Suchender hat Folgendes geschrieben:
Hier ist ein Kapitel aus einer typisch theologischen Arbeit wie sie zu Tausenden verfasst werden und Eingang finden in die theologische oder religionswissenschaftliche Fachliteratur:


Hervorragend cheezy grin

Fußnote 1 ist für das Verständnis des Textes unverzichtbar und gehört dementsprechend in den Text eingearbeitet. Oder die Arbeit setzt auf sehr hohem Niveau an (was mir aber nicht der Fall zu sein scheint) und dann ließen sie sich auf Quellenverweise reduzieren oder sogar ganz einsparen.

Fußnote 6 gehört in den Text. Im Text begonnende Argumentationen werden grundsätzlich nicht in einer Fußnote fortgesetzt.
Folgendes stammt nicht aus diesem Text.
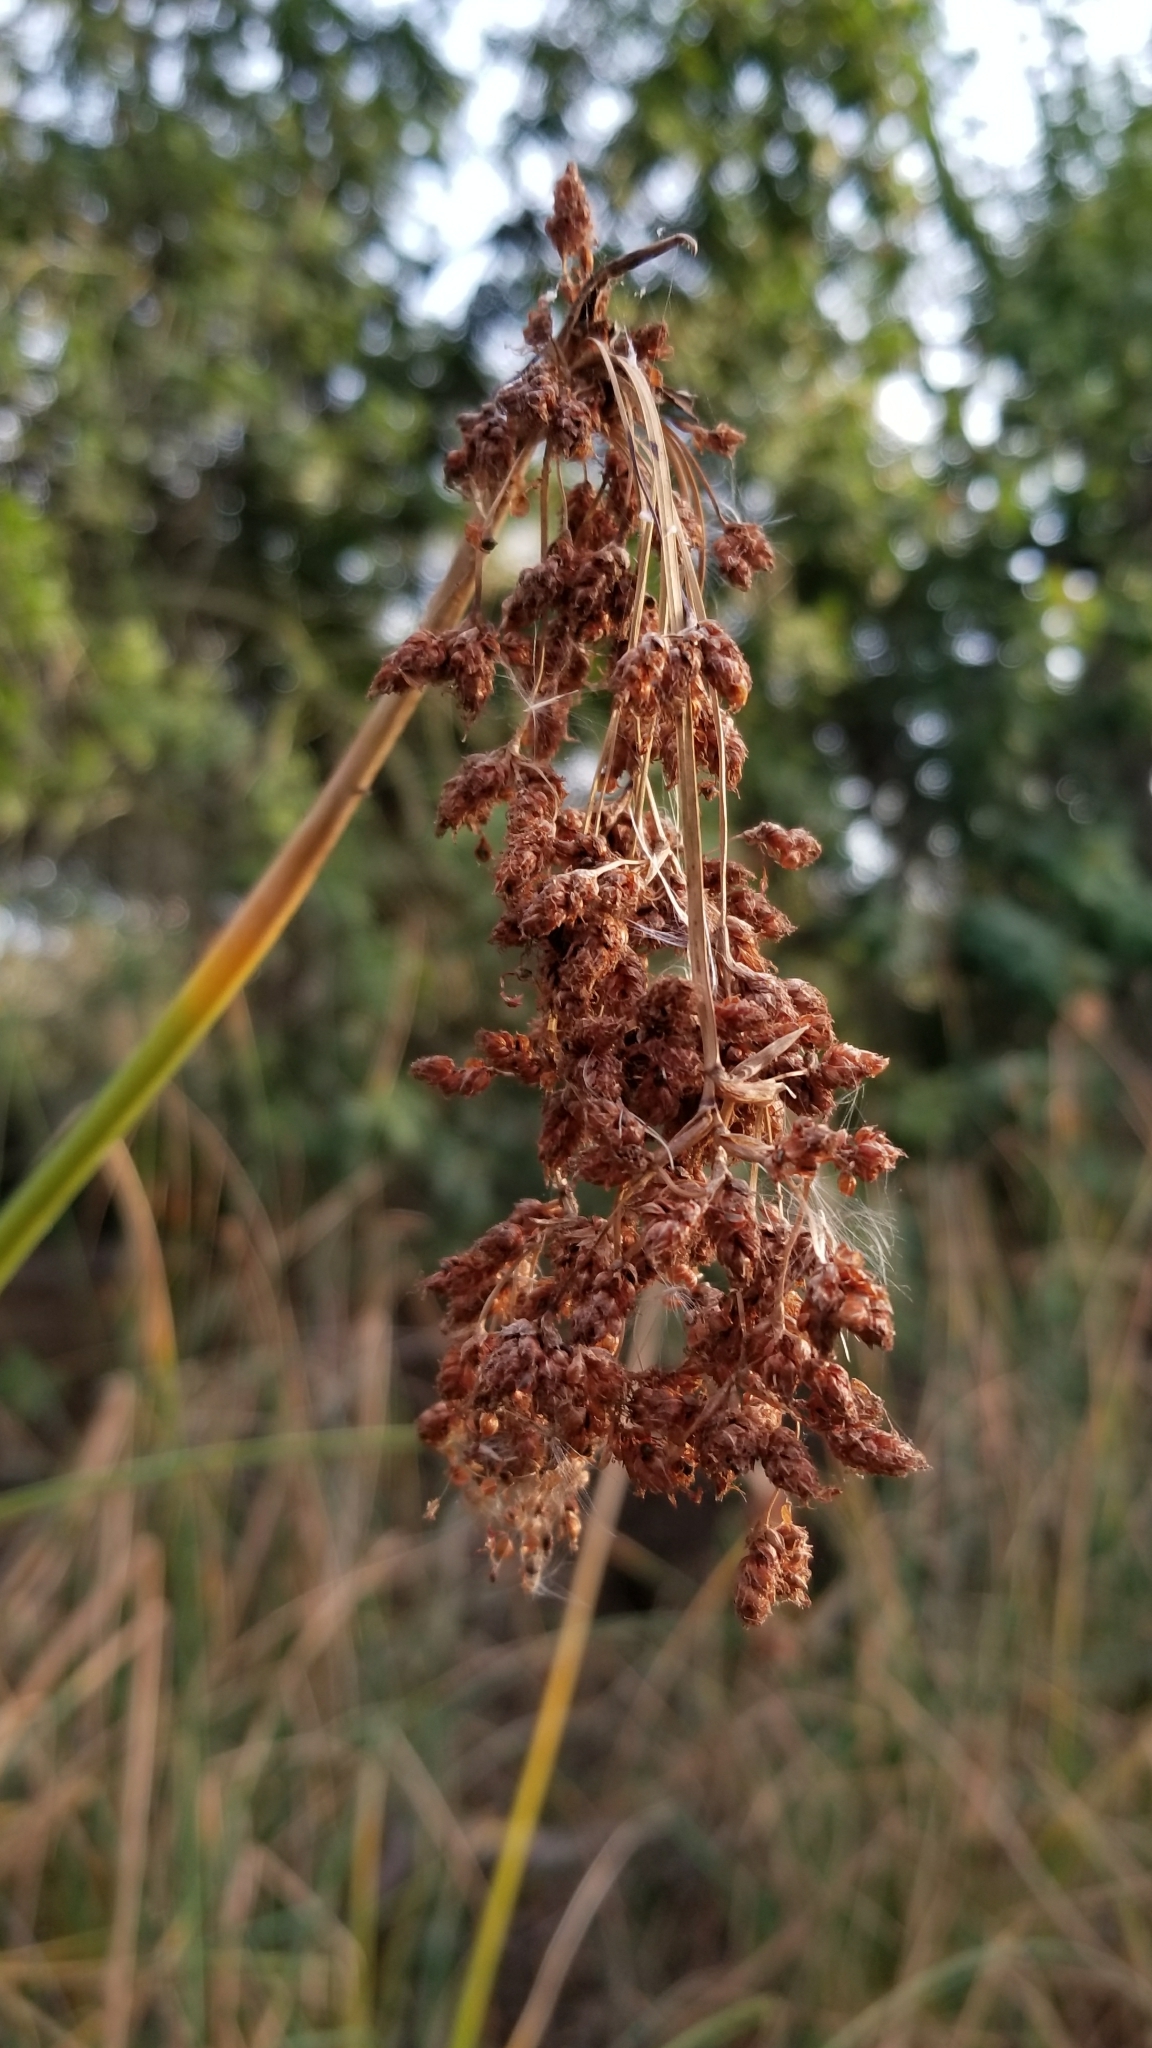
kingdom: Plantae
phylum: Tracheophyta
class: Liliopsida
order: Poales
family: Cyperaceae
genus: Schoenoplectus
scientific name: Schoenoplectus tabernaemontani
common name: Grey club-rush
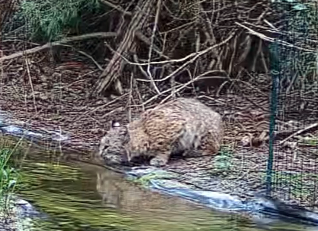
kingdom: Animalia
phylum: Chordata
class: Mammalia
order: Carnivora
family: Felidae
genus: Lynx
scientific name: Lynx rufus
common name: Bobcat
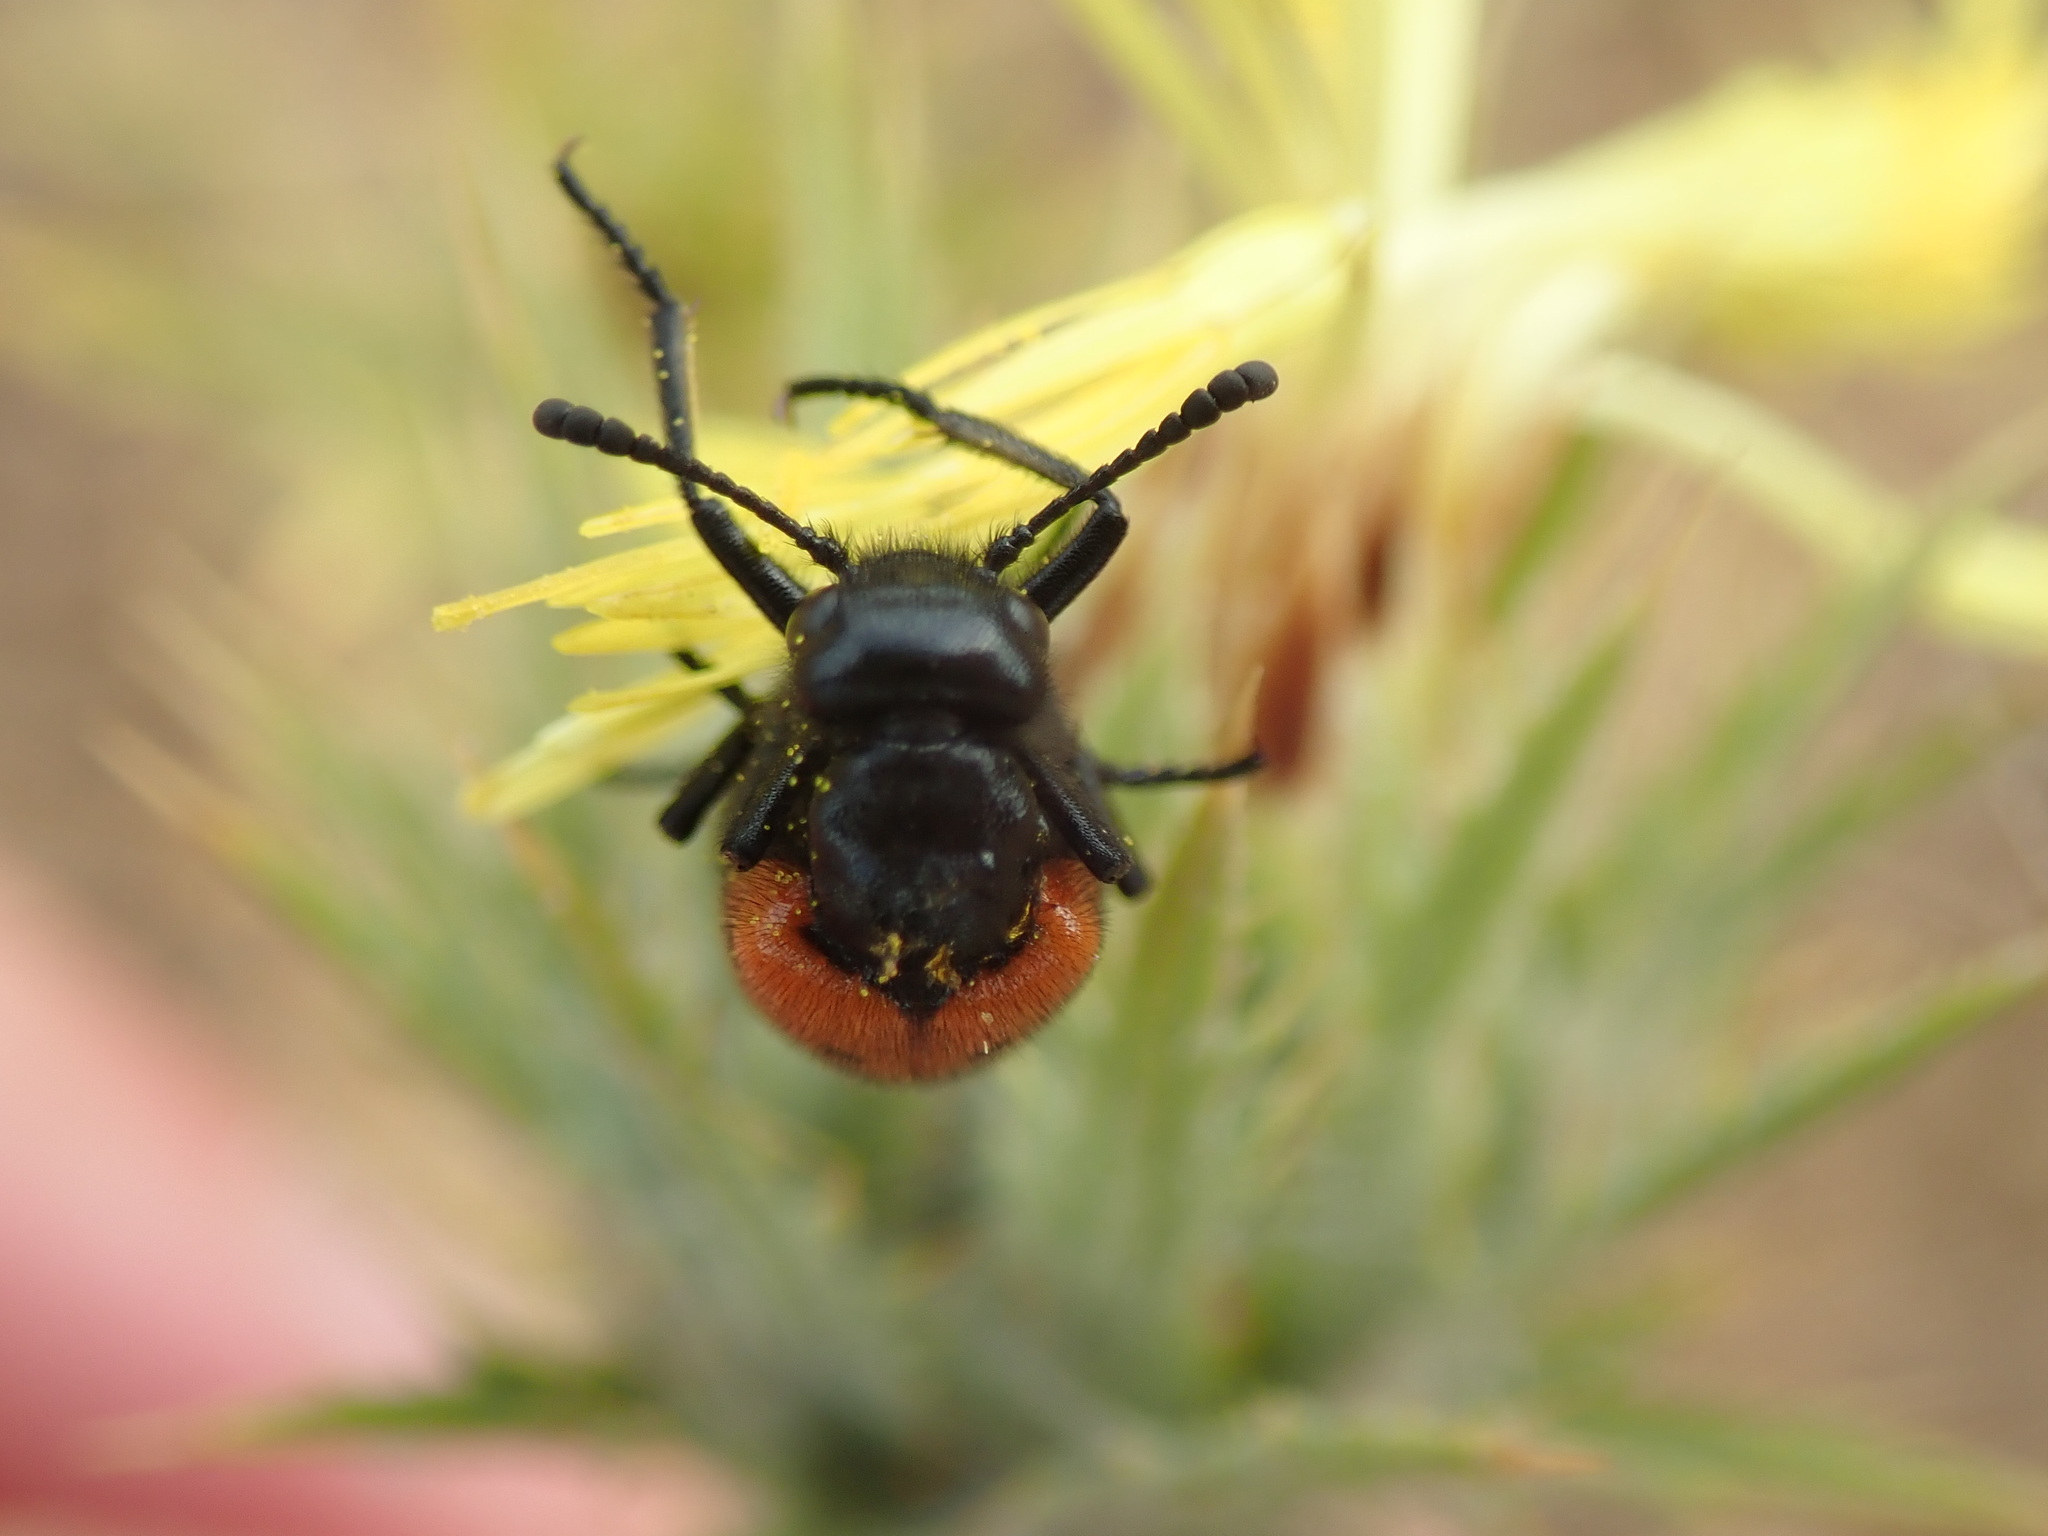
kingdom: Animalia
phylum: Arthropoda
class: Insecta
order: Coleoptera
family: Meloidae
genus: Mylabris
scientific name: Mylabris quadripunctata
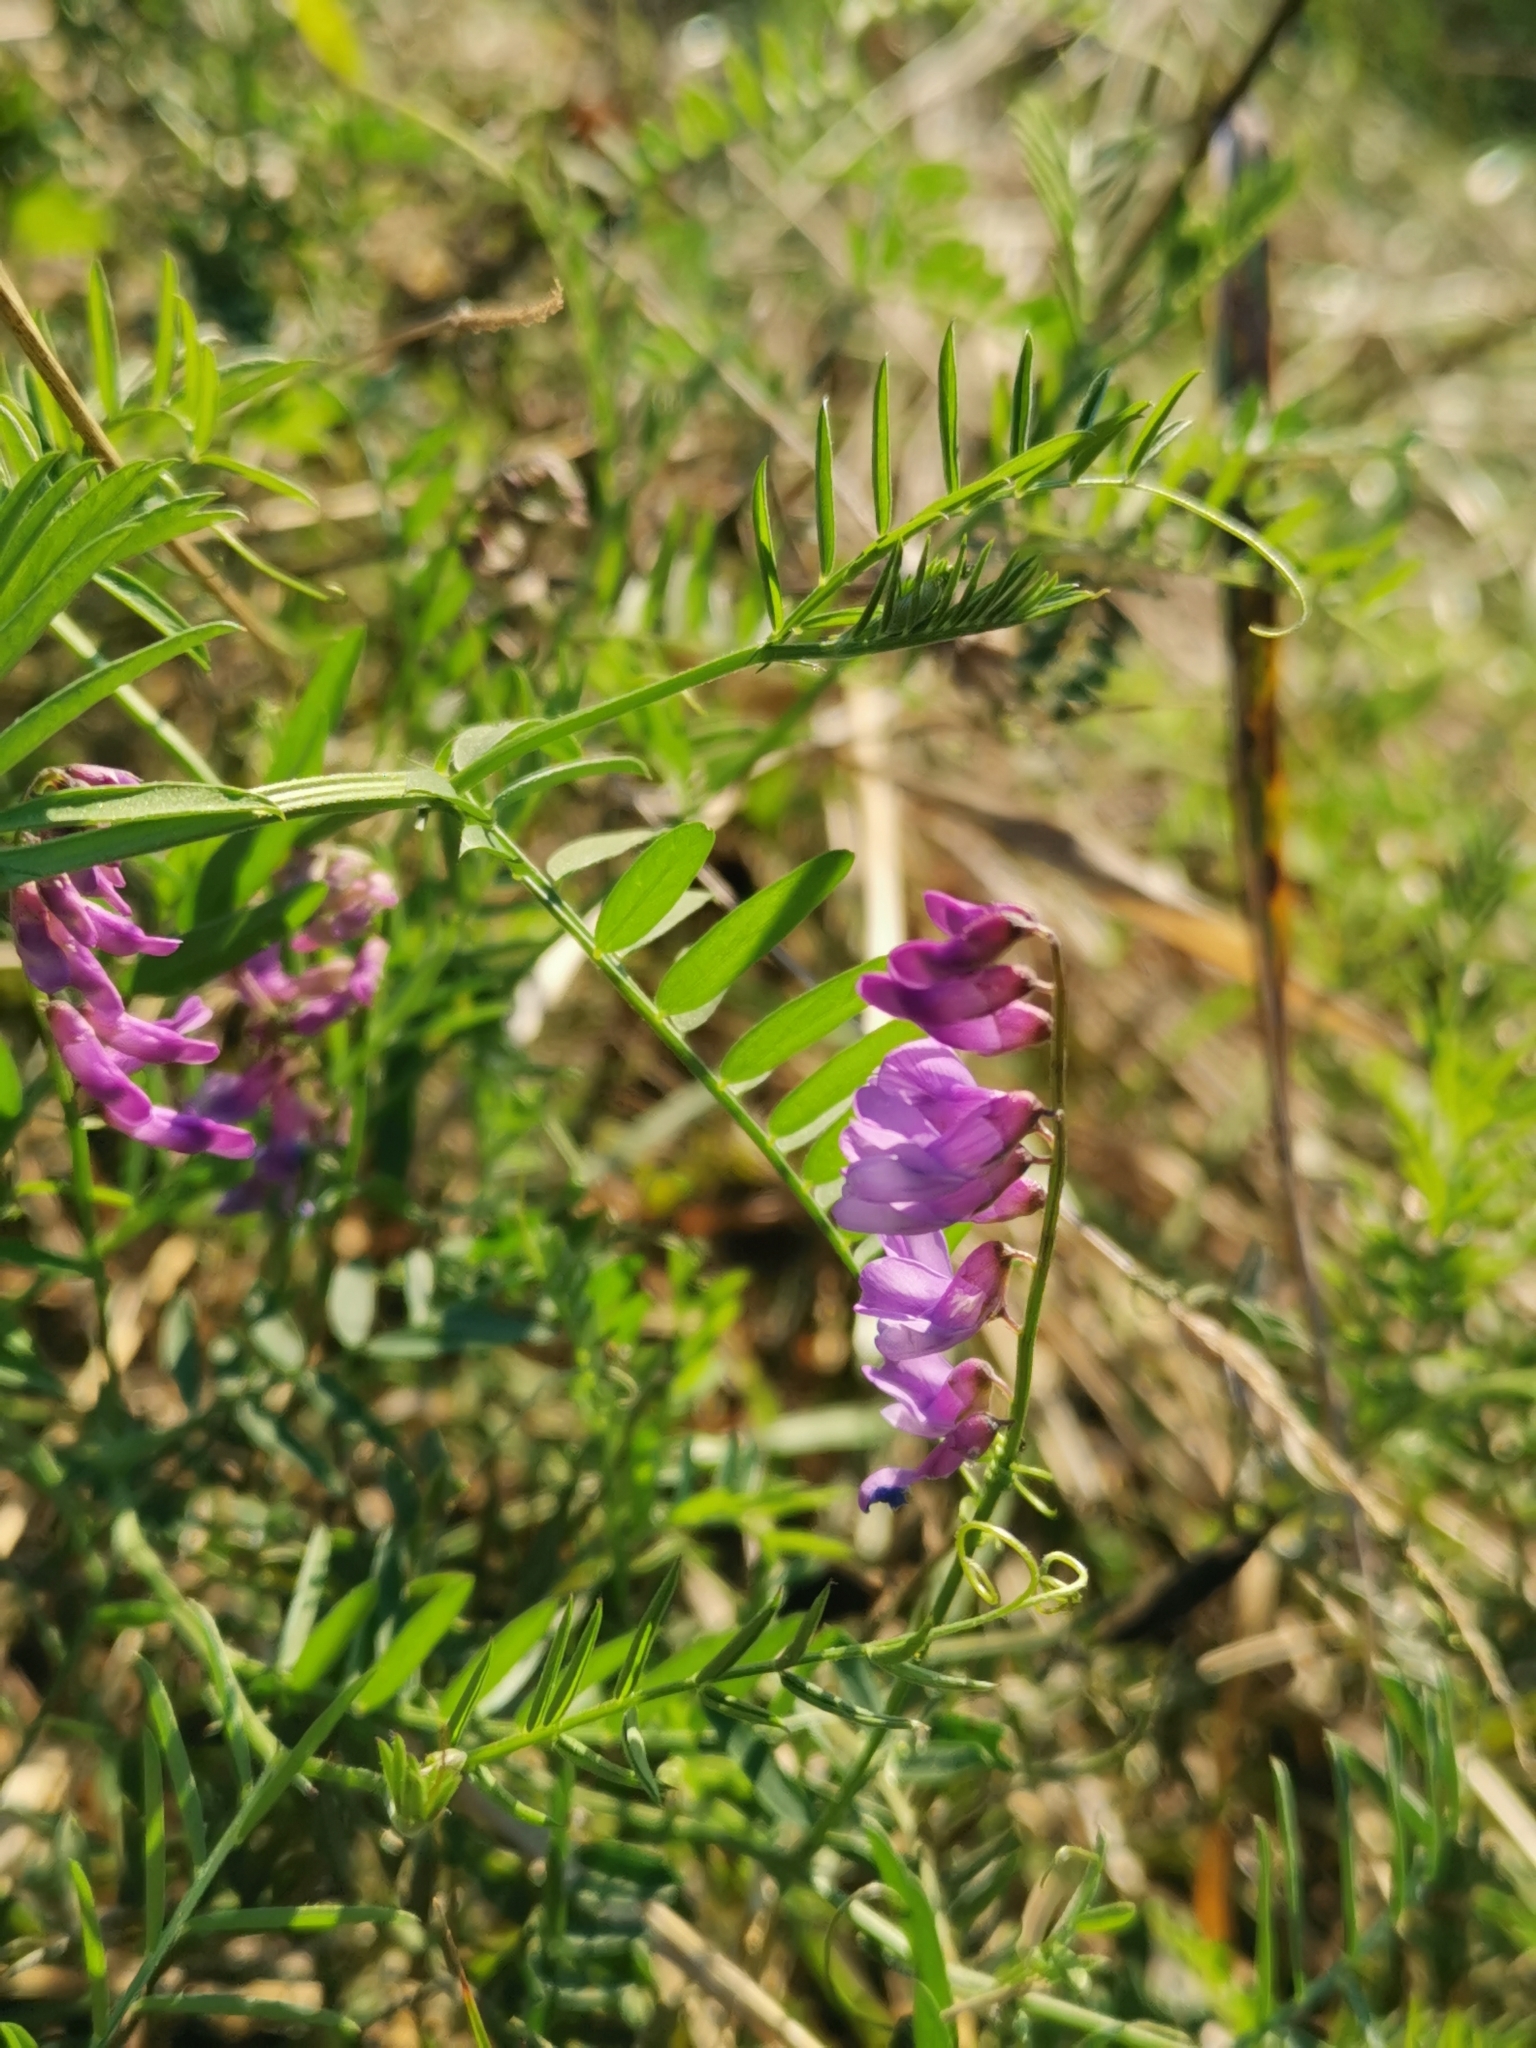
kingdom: Plantae
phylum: Tracheophyta
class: Magnoliopsida
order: Fabales
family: Fabaceae
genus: Vicia
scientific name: Vicia cracca
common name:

Für Fußnoten 11, 17, 23, 51 und 54 gilt das zur Fußnote 1 gesagte.

Das war jetzt bis Seite 18 der PDF-Datei gelesen.

Zu mehr habe ich jetzt keine Lust, weil sich der Text ausgesprochen schwer lesen lässt. 110 Zeichen pro Zeile sind einfach eine Zumutung. Sekunden- und Zoll-Zeichen anstelle typographischer Anführungszeichen sind genauso wenig diskutabel.

Das Problem dieser Arbeit scheint zu sein, dass der Autor sich zu wenig Gedanken über die Zielgruppe gemacht oder als Zielgruppe "alle Interessierten" genommen hat. Ich tippe auf letzteres, weil das ein ganz typisches Problem ist.

Beste Grüße,

Heinz.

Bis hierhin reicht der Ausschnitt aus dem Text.